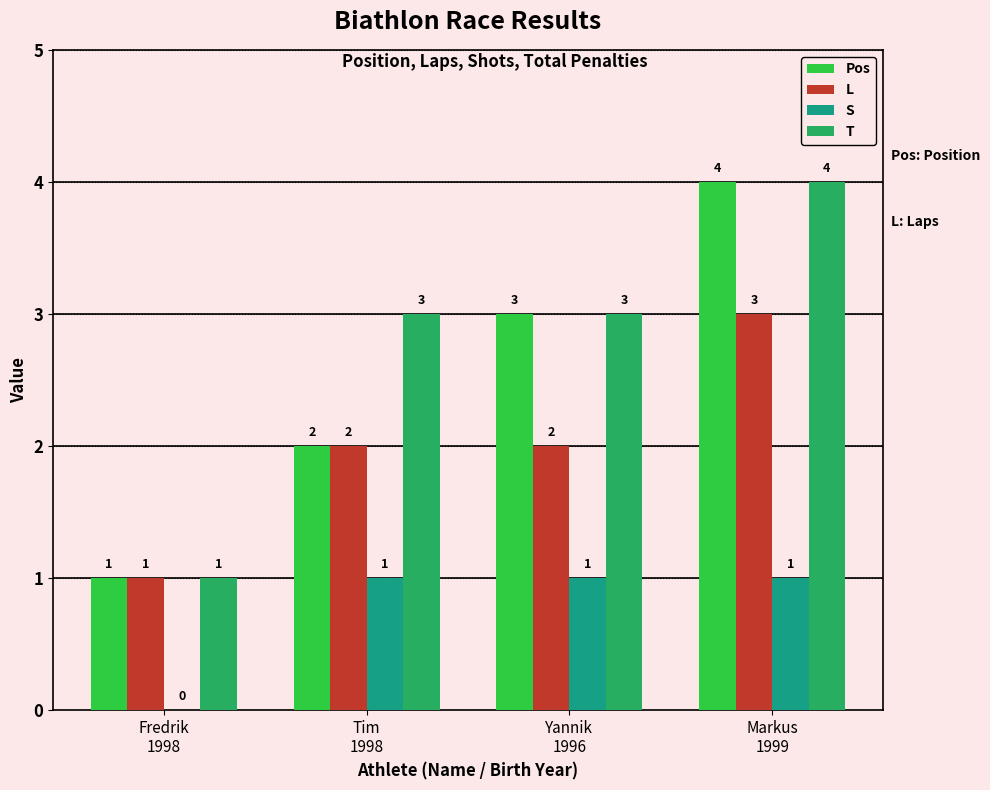

Which category has the highest value across all series?

Markus
1999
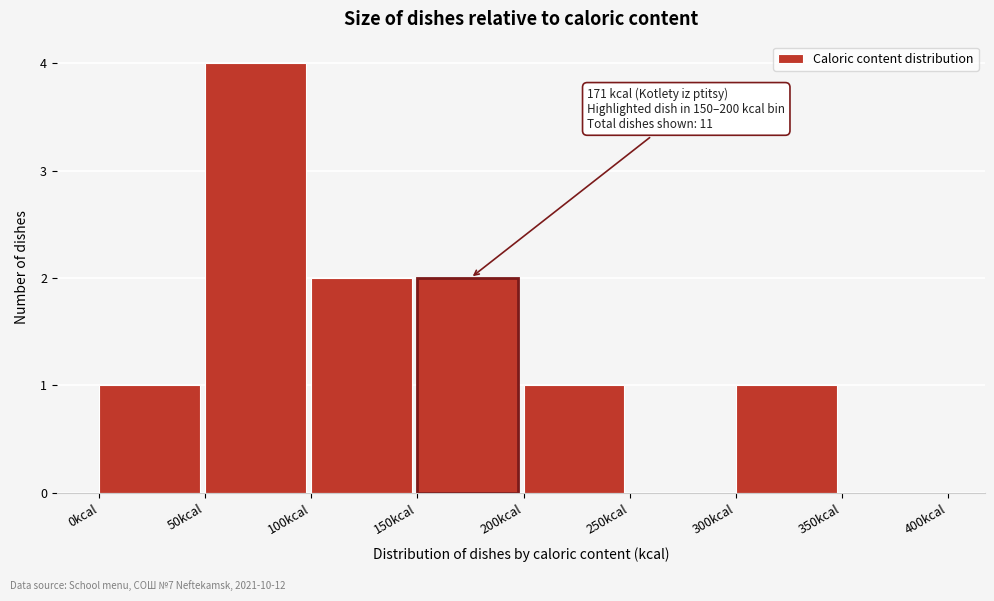

Which range on the x-axis has the tallest bar?

50 to 100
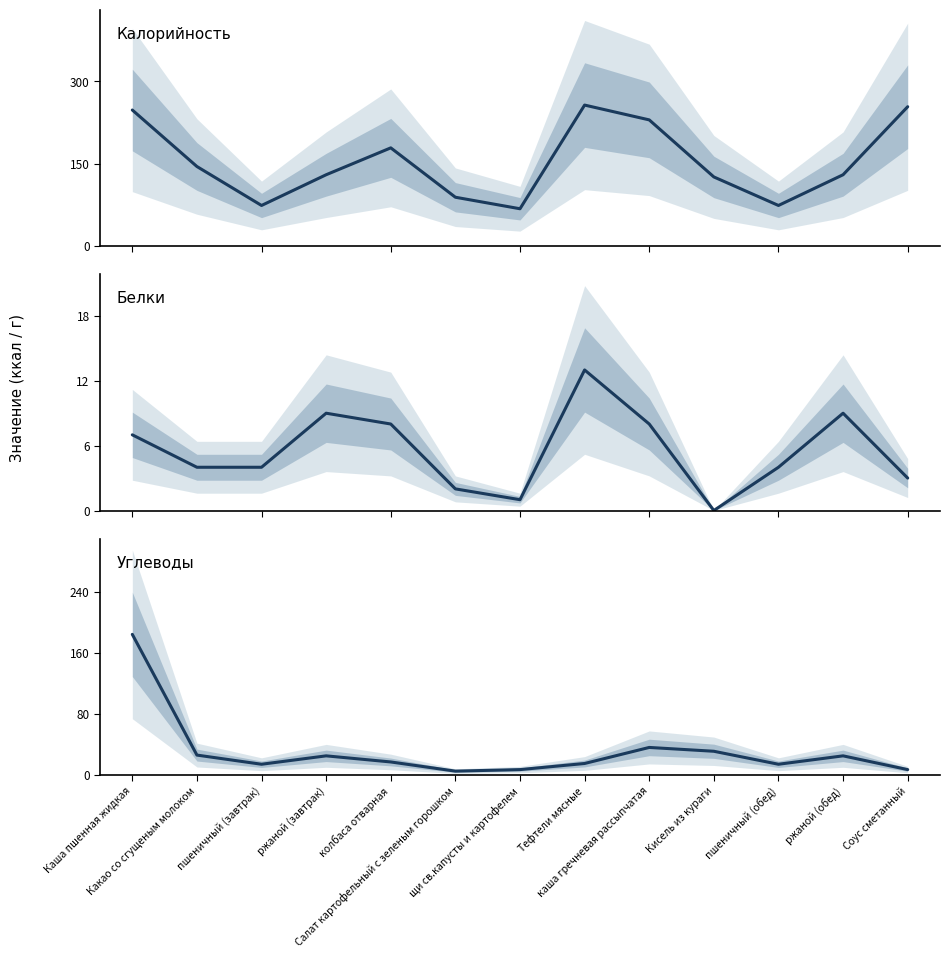

What is the difference between the highest and lowest values at ржаной (обед)?

121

━━━━━━━━━━

Quote the entire listing above word for word, leaving out the pictures.

Which category has the highest value across all series?

Markus
1999

Which range on the x-axis has the tallest bar?

50 to 100

What is the difference between the highest and lowest values at ржаной (обед)?

121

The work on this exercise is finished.